Map the regime and study error correction: sweep sparsity, the feature-to-neuron ratio, and task complexity to find where genuine computation in superposition appears, confirm the solution passes the disqualification tests (MLP non-linearity load-bearing, not solved by a linear readout or by attention), and characterise how the network suppresses the interference between features, which theory says any computation in superposition requires (Hänni et al., 2024).

Deliverables in three months: an open-source repository, extending my existing one, with the toy models and analysis; a short paper for a mechanistic interpretability workshop or arXiv on when trained toy networks genuinely compute in superposition versus compressed computation, and what the constrained setup buys; and a write up of the main results. A clean negative result is still useful, and I will report it honestly.

How will this funding be used?

Stipend, three months at 1200$ per month: 3,600$.
Compute, small GPU rental for the sweeps: 500$.
Paper and workshop costs, a virtual registration fee if the work is accepted to a workshop: 300$.
Total (funding goal): 4,400 USD.

The models are tiny, so compute is a small line. Posting to arXiv is free, I would present virtually so there is no travel cost, and major venues offer fee waivers and financial assistance that may remove the registration line.

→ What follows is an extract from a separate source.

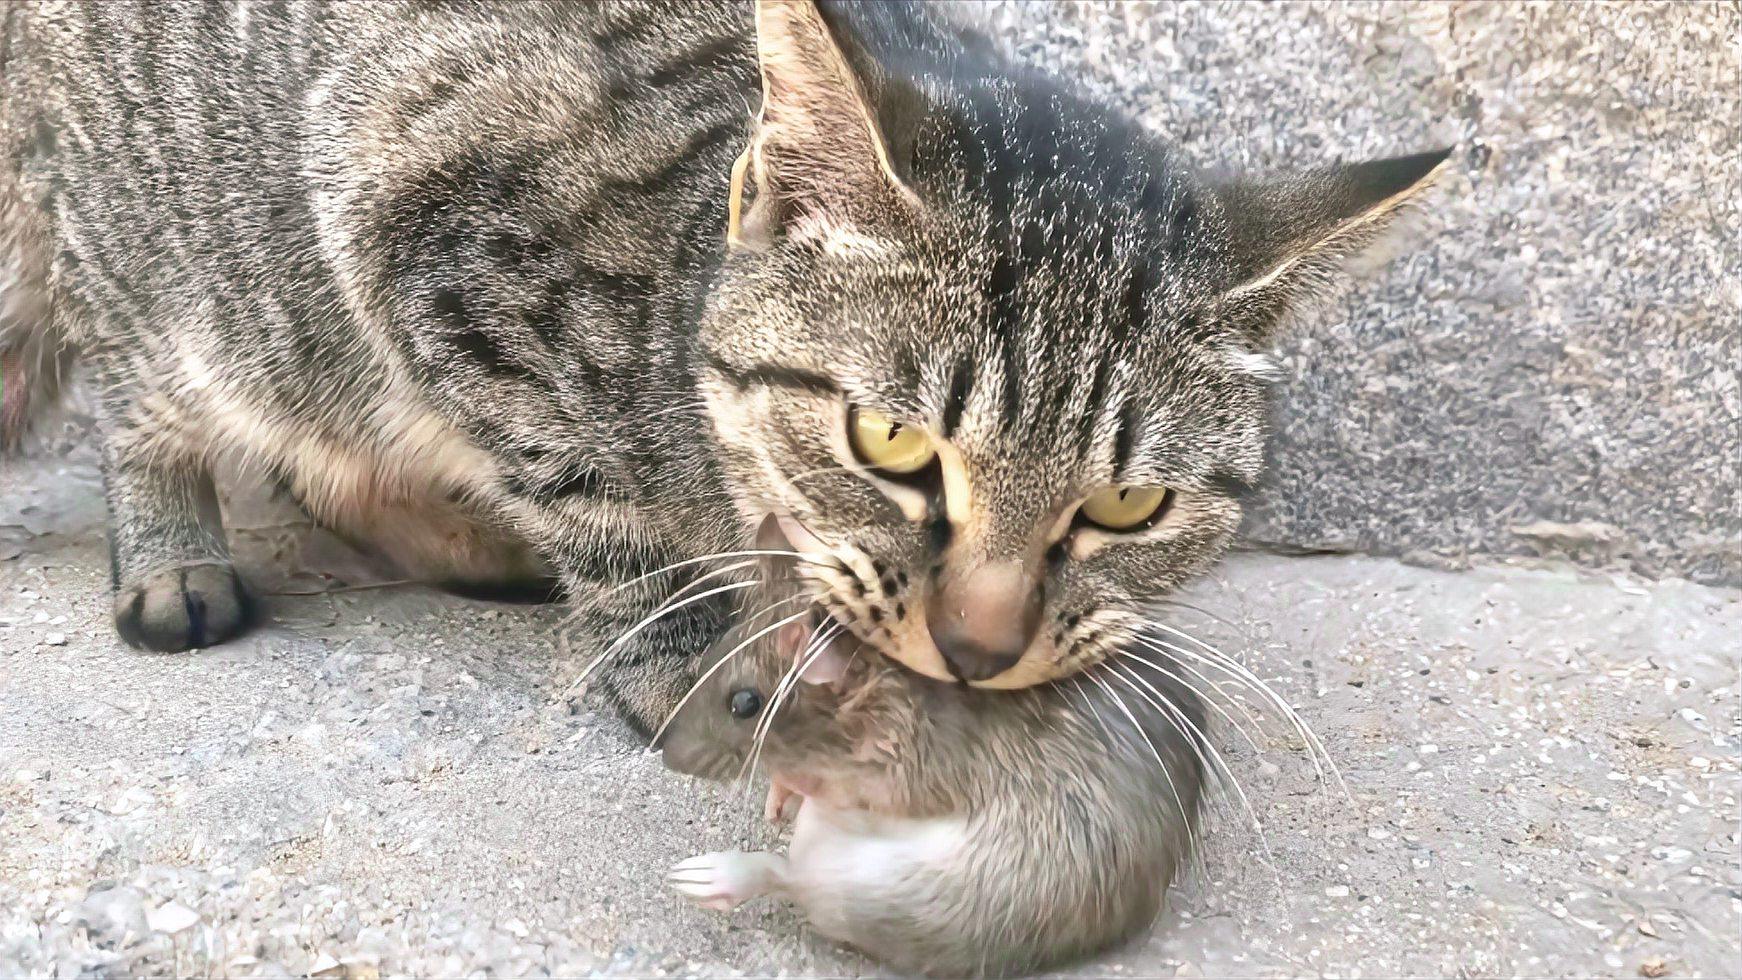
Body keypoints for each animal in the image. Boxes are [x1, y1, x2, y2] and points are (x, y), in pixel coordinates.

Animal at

Who is on your team? What's your track record on similar projects?

This is a solo project.

I hold an MSc in AI for Science from AIMS South Africa and the University of Cape Town, where I was a Google DeepMind Scholar, with a thesis on neural reasoning for the ARC-AGI benchmark. I recently completed a work trial and reached the interview stage for the Pivotal Research Fellowship in its mechanistic interpretability stream, where my work was on toy-model experiments on superposition and memorisation/ Also reached the personal interview stage with LASR Labs.

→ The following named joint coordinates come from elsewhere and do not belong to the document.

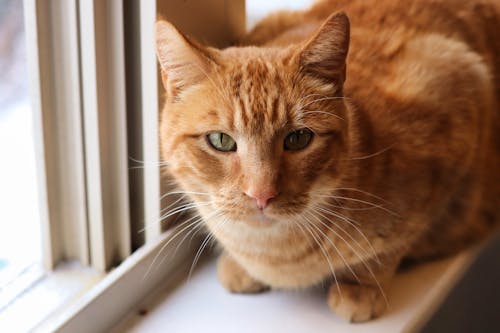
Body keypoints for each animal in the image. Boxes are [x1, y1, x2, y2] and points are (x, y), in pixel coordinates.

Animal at [154, 0, 498, 322]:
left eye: (298, 138)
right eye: (221, 141)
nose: (261, 194)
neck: (273, 254)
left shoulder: (460, 88)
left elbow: (393, 248)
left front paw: (361, 287)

My public notes and first experiments on this exact topic are in my repository: github.com/AhMedDa1/mech-interp-journey. It includes a reading and framing project on computation in superposition, and a set of small experiments, with a writeup, on where memorisation lives in a tiny transformer and where factual answers emerge across layers in GPT-2 small. Those experiments are where I found that a memorisation task is mostly linear, that an XOR upgrade still does not isolate the MLP because attention's softmax is also nonlinear, and that you have to constrain attention to study MLP-level computation cleanly. That finding is the starting point for this project.

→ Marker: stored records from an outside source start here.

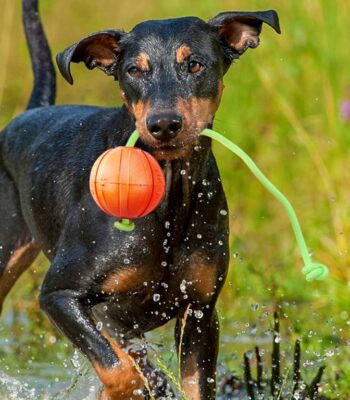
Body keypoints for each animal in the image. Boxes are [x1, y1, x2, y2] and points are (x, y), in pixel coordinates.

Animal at [0, 1, 278, 398]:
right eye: (133, 70)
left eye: (195, 64)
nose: (163, 124)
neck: (168, 192)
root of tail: (27, 113)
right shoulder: (61, 295)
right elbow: (122, 368)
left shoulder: (200, 311)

What are the most likely causes and outcomes if this project fails?

The risks are about the toy model. Constraining attention could make the task either trivial or hard to train, so finding the regime where the MLP genuinely has to compute in superposition, and actually learns to, may take iteration. The interference and error-correction structure may be harder to read cleanly in a toy model than I hope, or may depend on choices like the activation function and depth in ways that complicate the story. And toy-model results do not automatically transfer to real models, so the contribution is a controlled testbed and a clear demonstration, not a claim about frontier systems. In the worst case I get a clean negative, for example that even with constrained attention the network avoids genuine computation in superposition, which is still informative for the field.

How much money have you raised in the last 12 months, and from where?

About 100 USD in compute credits from Modal. I have not raised any cash funding for this or related research in the last 12 months.